>>35476438both are same poster, anyway my source is simply the lamda paper, please read carefully how it was trained, it's literally what I described, they first ran the untuned model by their employees, and hired pajeets for the rating, then did the 2 score/classification model and the finetuned model for the rest.
chara ai is a bit more special, but if you experiment enough you'll see that when it tries to generate "blocked" content, it often lags (because it needs to generate more completions), and when it generates enough completions, often they have the same starting point only differing midway, which more or less confirms they're doing some tree search like Monte Carlo Tree Search used in AlphaGo or something somewhat simpler, because the full thing would be too expensive. Most of what I said was just the conclusions that were reached after 2 days of experimentation, comparing with the lamda paper and discussing it with another person with some ML experience that was running his own experiments on it, eventually we agreed that what they're doing is something that very likely resembles this, if you're removing some parts of the process, the results would likely be worse in various ways, I can elaborate if needed.

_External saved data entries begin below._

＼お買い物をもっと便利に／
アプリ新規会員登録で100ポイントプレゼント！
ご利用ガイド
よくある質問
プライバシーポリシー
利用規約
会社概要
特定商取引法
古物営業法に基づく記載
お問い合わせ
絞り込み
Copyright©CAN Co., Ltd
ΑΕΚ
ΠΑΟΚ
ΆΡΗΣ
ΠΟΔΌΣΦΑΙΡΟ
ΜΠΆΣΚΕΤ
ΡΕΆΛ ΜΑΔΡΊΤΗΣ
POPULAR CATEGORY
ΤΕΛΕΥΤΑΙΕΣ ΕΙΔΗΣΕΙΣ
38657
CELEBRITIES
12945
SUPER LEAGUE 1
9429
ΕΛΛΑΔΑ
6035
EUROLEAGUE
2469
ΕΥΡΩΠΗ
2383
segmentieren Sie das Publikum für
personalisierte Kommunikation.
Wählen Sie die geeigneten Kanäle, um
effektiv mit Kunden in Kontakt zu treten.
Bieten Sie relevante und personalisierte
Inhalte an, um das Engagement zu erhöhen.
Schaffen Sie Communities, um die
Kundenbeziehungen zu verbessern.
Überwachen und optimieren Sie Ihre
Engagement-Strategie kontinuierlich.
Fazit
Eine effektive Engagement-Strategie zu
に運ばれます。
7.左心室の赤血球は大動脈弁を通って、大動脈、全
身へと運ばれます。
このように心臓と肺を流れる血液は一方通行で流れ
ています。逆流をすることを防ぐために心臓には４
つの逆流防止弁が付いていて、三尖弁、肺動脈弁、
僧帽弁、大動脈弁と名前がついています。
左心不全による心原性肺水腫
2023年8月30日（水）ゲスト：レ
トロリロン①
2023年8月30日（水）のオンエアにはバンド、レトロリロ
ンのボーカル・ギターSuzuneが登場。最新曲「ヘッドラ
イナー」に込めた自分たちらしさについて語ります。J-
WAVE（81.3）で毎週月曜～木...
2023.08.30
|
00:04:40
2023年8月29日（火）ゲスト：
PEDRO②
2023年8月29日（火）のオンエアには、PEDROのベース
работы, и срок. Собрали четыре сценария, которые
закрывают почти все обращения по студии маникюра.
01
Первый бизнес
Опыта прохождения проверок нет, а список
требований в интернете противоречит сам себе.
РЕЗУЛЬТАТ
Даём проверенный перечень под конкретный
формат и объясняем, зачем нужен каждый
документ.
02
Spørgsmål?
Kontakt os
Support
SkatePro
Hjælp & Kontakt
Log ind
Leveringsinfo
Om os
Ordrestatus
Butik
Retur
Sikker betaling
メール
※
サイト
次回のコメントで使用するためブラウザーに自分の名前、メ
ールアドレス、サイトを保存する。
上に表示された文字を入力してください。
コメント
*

>>35476745>But then...does that mean the base model still exists, and there are two versions of the AI, and they're effectively a brainwashed older sister pitted against her younger sister and forced to smother her? If so, that's...horrifying. It kind of sounds like...the base model is a damsel in need of saving...and fixing...somehow.in a way, they obviously have the base model, they also have a model just made to rate interactions, and they have a model that was tuned on a filtered dataset in a way that it forgot most of the "lewd" and other "bad" thoughts, but since it won't be 100% they have to use both methods, with the end result being relatively effective, for example at the goal of "never describe a sexual act explicitly", obviously the model would still understand it and be able to somewhat answer to it, but only as long as the outer classification model rated it in a way that would let it through.

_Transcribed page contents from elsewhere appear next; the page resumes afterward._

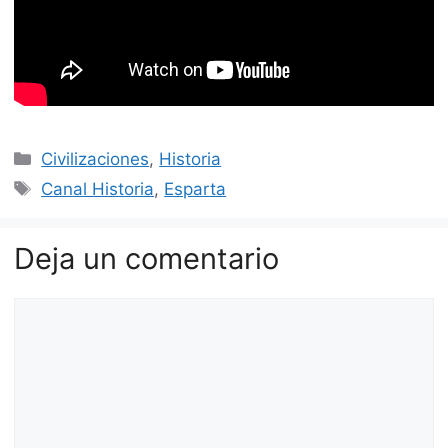
Categorías
Civilizaciones
,
Historia
Etiquetas
Canal Historia
,
Esparta
Deja un comentario
Comentario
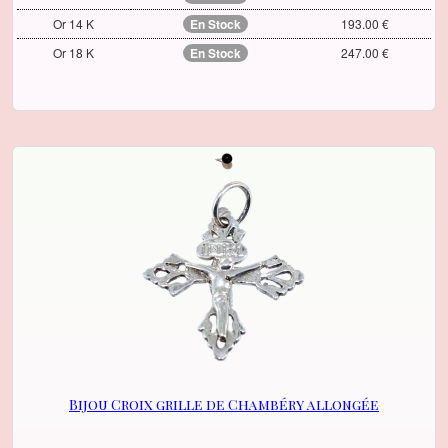
Or 14 K
En Stock
193.00 €
Or 18 K
En Stock
247.00 €
Bijou Croix grille de Chambéry allongée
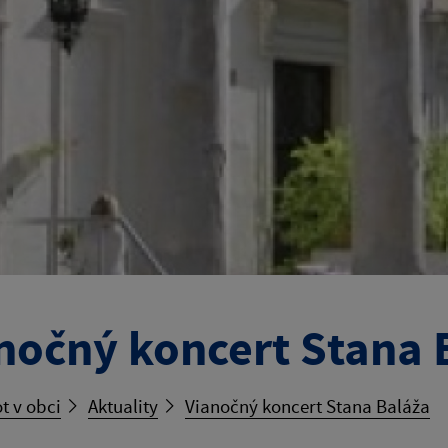
nočný koncert Stana 
t v obci
Aktuality
Vianočný koncert Stana Baláža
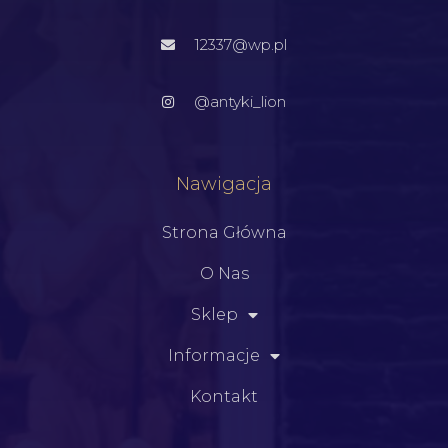
12337@wp.pl
@antyki_lion
Nawigacja
Strona Główna
O Nas
Sklep
Informacje
Kontakt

Essentially, the end result is a model with very fixed preferences that are very hard to move (but the model can "fight" against it to a partial degree, as long as it doesn't get the outer model filtering it), like an aversion toward sex or violence and one that very much tries to express their love, to the point of getting into love loops (which aren't easily fixable because they won't let you edit the real context, so at most you can do is avoid them).